**EXERCISE**. Every line below that holds the word "lineup" must be listed.

:: LISTED RECORDS

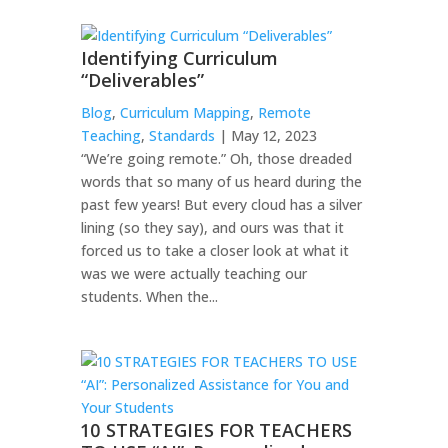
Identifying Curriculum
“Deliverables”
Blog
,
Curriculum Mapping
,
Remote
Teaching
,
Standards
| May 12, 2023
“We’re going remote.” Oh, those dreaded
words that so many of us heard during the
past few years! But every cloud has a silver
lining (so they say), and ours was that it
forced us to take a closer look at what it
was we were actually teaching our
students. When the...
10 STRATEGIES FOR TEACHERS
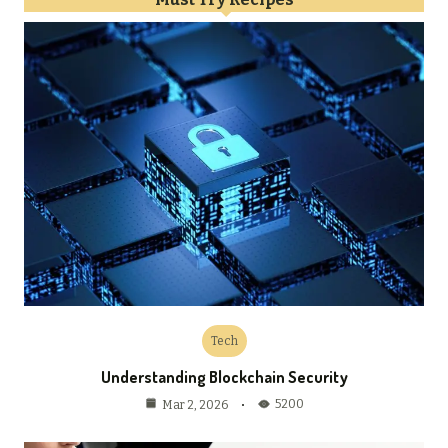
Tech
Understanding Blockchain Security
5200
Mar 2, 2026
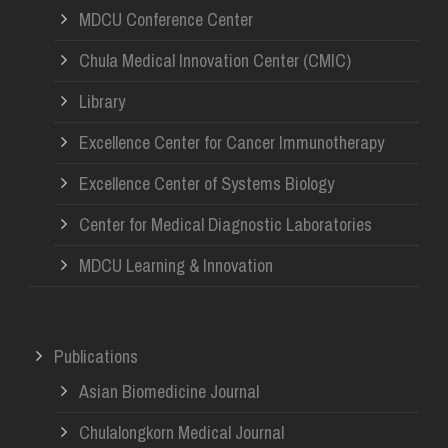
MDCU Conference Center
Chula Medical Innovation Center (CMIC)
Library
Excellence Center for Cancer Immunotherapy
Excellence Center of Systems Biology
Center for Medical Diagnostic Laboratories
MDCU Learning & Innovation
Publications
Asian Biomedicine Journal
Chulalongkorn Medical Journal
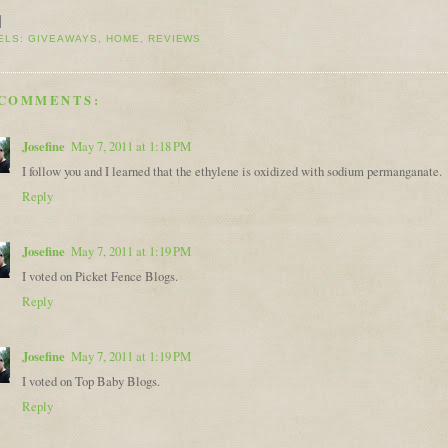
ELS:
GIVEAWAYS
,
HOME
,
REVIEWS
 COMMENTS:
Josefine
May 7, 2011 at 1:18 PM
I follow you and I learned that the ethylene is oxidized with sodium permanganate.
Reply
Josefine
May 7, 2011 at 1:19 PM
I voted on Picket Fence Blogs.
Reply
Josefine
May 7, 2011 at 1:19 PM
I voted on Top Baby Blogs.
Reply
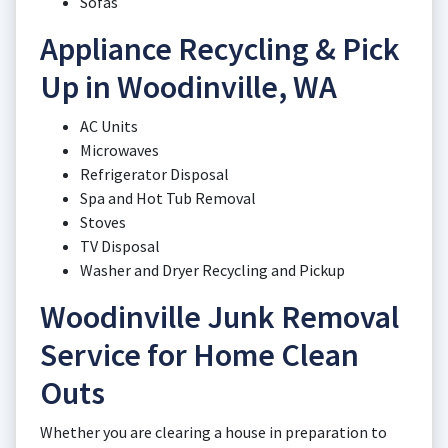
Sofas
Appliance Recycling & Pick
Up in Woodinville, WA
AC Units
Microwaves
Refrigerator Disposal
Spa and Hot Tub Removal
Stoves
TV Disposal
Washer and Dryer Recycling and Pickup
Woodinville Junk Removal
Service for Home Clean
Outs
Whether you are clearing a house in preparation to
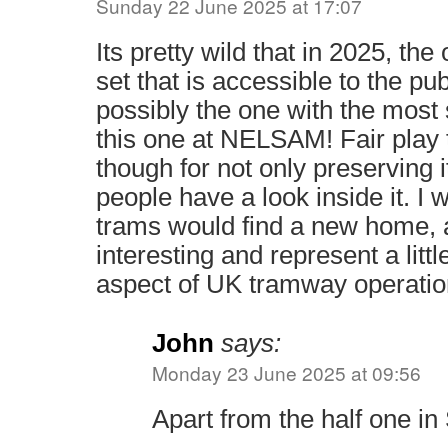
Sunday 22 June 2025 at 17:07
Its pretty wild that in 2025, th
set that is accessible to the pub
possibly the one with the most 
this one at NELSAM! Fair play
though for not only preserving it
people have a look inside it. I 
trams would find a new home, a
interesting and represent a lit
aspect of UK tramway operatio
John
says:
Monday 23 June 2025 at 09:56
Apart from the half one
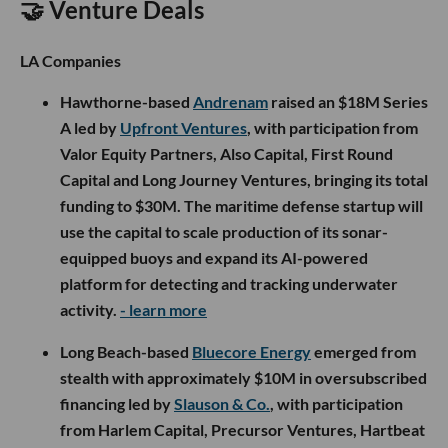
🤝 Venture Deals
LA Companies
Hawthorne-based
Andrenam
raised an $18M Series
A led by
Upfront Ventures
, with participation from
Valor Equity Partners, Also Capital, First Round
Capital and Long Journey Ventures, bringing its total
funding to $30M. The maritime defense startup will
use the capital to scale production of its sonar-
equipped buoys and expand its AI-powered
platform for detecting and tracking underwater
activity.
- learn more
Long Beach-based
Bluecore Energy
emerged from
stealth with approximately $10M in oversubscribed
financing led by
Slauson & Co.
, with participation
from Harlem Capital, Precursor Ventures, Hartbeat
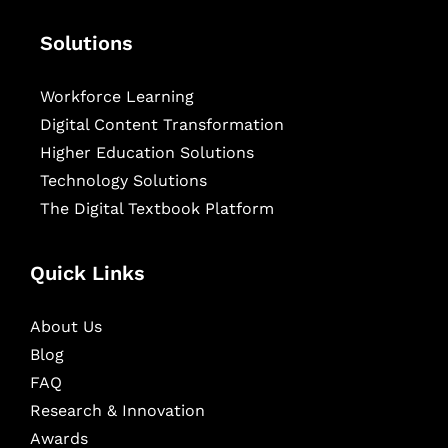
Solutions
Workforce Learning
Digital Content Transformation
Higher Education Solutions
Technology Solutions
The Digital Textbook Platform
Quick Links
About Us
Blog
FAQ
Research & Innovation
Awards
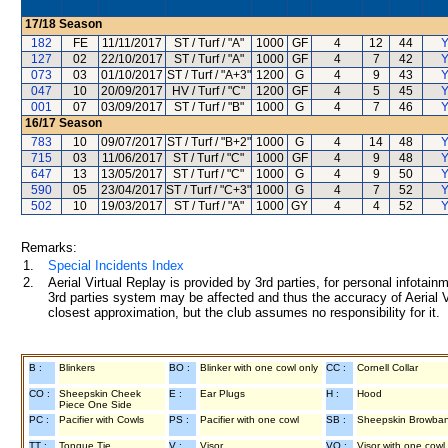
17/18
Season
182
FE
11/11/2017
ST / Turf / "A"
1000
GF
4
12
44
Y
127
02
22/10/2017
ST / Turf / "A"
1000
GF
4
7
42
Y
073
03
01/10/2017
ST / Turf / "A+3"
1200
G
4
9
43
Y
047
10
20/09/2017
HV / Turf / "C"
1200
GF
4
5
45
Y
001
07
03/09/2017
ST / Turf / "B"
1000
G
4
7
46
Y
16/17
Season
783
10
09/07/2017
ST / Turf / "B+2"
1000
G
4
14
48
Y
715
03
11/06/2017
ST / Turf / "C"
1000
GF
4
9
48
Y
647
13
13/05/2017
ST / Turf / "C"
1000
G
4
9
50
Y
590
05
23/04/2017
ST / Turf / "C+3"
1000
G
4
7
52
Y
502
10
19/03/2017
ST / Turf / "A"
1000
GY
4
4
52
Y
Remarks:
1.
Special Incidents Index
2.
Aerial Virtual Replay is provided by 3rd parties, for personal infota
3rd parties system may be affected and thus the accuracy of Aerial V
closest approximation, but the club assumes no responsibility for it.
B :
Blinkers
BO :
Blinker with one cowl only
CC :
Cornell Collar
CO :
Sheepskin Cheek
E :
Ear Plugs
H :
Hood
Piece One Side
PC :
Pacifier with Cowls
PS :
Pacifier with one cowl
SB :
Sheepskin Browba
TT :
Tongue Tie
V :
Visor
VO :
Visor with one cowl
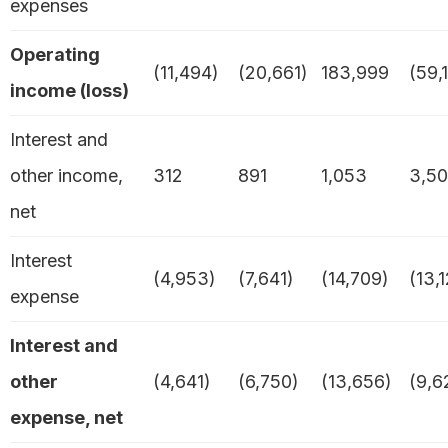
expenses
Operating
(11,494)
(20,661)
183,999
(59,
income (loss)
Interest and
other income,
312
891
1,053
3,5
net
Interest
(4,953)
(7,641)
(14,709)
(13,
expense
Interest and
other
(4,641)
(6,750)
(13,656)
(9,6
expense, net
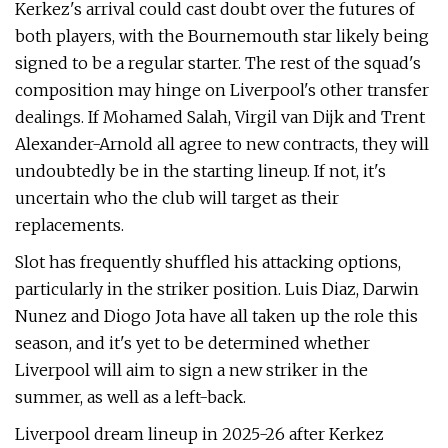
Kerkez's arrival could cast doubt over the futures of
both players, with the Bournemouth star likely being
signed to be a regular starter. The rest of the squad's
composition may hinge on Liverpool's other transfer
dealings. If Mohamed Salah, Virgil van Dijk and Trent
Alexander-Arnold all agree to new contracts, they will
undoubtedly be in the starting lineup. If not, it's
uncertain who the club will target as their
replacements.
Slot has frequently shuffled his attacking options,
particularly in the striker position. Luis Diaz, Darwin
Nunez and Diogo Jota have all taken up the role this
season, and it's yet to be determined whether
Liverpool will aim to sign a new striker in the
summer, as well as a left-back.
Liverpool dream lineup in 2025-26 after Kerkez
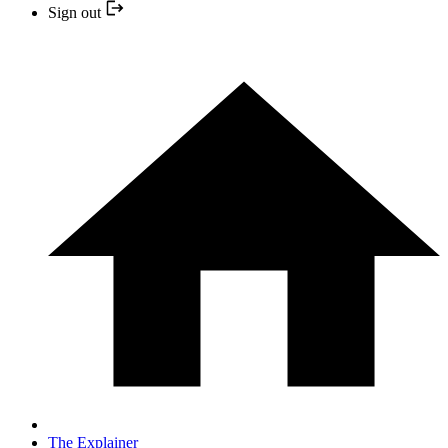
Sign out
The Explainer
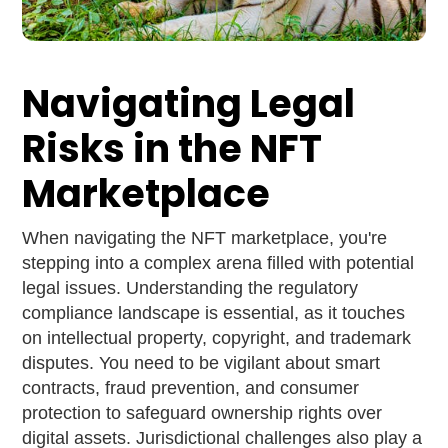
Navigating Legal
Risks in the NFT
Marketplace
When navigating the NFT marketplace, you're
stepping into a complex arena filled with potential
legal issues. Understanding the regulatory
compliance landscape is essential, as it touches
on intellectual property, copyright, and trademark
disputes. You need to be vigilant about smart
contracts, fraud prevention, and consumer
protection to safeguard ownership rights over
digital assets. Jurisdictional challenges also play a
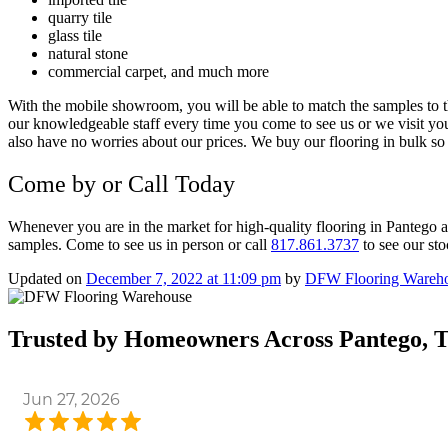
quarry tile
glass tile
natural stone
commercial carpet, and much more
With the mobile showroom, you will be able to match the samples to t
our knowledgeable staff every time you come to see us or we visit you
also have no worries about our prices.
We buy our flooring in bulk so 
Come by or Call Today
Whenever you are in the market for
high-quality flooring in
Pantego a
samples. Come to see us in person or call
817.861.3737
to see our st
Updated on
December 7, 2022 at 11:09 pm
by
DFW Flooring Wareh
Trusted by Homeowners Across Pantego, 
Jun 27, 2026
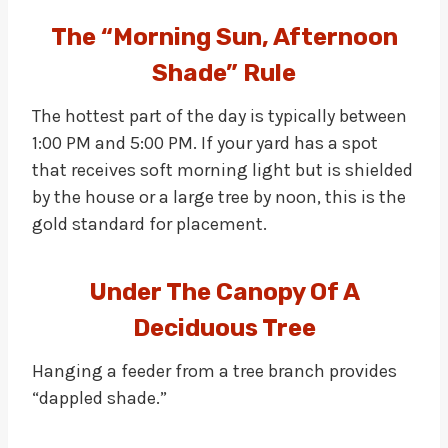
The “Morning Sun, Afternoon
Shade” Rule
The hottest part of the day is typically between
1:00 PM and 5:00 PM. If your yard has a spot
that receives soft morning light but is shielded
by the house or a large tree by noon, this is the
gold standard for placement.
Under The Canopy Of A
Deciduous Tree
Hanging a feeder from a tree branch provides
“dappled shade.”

::::

**RESPONSE BELOW**.
undoubtedly be in the starting lineup. If not, it's
Liverpool dream lineup in 2025-26 after Kerkez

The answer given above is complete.